→ **Document passage**
Nikhil Goyal — AI Engineer & Software Developer

I want to be upfront: I am not a quant. I don't trade. I built this because I wanted to understand what "low latency" actually means when the stakes are real - when microseconds translate directly to money, and when the engineers who build these systems think about problems that most software developers never encounter.

The result was a REG-NMS compliant C++17 matching engine with ~230 microsecond order processing latency. This post is about what I built, why certain decisions matter at this scale, and the three things that surprised me most.

What a Matching Engine Actually Does

Before the architecture, the basics.

A matching engine sits at the heart of every exchange. When you place a buy order for 100 shares of AAPL at $180, that order enters the matching engine. The engine checks if there's a sell order at $180 or below. If yes, the trade executes. If no, your order joins the order book - a sorted list of all outstanding buy and sell orders - and waits.

Simple concept. The complexity is everything else:

Orders must be matched in price-time priority (best price wins; equal prices matched in order of arrival)
The system must handle tens of thousands of orders per second
Every trade must be persisted durably (regulatory requirement)
The order book state must be broadcast to market participants in real time
The system must survive crashes without losing any orders

Each of these requirements is individually manageable. Getting all of them simultaneously while hitting microsecond latency targets is where it gets interesting.

The Architecture Decision That Everything Else Flows From

The most important architectural decision I made was this: separate the hot path from everything else.

The "hot path" is the sequence of operations that must complete before I can tell a client their order was accepted or matched. Everything on the hot path adds latency. Everything off the hot path doesn't.

In a naive implementation, the hot path looks like:

Receive order → Match against book → Write to database → Broadcast to subscribers → Acknowledge

The database write is the killer. Even a fast SSD write takes 50-200 microseconds. A network write to a subscriber takes similar time. If these are on the hot path, you'll never hit sub-millisecond latency.

→ **Data excerpt**
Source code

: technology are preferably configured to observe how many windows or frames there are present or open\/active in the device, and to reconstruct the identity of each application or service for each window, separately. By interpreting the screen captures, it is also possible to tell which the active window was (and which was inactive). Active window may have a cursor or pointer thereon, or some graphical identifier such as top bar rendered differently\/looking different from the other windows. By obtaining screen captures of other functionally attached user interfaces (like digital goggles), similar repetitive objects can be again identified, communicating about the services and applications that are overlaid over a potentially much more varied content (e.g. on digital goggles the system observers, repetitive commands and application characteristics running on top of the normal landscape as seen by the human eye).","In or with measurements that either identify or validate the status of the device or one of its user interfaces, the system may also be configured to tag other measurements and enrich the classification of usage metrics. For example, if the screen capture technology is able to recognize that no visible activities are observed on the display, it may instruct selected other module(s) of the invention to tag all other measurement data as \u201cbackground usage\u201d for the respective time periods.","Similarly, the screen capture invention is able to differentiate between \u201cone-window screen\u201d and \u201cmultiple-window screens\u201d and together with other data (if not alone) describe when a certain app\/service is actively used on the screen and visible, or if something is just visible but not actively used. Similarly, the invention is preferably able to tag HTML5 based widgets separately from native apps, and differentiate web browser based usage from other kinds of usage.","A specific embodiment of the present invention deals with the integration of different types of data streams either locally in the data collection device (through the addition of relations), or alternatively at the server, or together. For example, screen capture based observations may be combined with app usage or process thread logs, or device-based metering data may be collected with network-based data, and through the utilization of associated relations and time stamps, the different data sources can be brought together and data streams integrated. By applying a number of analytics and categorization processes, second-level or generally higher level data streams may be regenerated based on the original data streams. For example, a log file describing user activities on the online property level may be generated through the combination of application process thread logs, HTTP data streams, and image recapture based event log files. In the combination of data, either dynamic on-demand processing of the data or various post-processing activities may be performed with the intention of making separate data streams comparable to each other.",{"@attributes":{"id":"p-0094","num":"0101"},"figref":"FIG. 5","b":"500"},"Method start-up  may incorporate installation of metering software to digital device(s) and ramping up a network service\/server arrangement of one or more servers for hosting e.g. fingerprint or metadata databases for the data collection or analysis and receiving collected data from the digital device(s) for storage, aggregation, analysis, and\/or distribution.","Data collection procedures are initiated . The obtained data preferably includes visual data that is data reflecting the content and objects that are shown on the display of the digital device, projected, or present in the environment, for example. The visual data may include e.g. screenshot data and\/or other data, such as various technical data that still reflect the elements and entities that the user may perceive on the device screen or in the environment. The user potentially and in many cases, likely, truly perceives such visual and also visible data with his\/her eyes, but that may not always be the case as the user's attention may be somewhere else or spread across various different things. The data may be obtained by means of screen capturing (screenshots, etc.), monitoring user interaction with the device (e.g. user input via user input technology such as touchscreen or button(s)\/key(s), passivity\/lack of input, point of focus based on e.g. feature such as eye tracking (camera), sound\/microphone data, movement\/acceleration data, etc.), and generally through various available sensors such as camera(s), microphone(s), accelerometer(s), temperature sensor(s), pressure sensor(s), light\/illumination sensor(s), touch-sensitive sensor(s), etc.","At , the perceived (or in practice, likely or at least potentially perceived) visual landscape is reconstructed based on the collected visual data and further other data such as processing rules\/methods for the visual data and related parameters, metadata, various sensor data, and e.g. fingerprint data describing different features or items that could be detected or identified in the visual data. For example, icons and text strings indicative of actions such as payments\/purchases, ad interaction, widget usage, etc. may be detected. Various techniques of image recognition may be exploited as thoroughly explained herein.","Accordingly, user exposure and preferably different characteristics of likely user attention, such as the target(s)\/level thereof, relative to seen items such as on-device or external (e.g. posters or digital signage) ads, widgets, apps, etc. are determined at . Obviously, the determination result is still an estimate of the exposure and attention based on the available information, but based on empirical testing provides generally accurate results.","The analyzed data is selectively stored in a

→ **Parts of the exercise**
A) List every requirement that the matching engine post gives under "The complexity is everything else:".
B) Transcribe the part of the matching engine post starting at "Each of these" and ending at "hot path doesn't.".
The data has no connection to the matching engine post.

→ **Answers**
A)
- Orders must be matched in price-time priority (best price wins; equal prices matched in order of arrival)
- The system must handle tens of thousands of orders per second
- Every trade must be persisted durably (regulatory requirement)
- The order book state must be broadcast to market participants in real time
- The system must survive crashes without losing any orders

B)
Each of these requirements is individually manageable. Getting all of them simultaneously while hitting microsecond latency targets is where it gets interesting.

The Architecture Decision That Everything Else Flows From

The most important architectural decision I made was this: separate the hot path from everything else.

The "hot path" is the sequence of operations that must complete before I can tell a client their order was accepted or matched. Everything on the hot path adds latency. Everything off the hot path doesn't.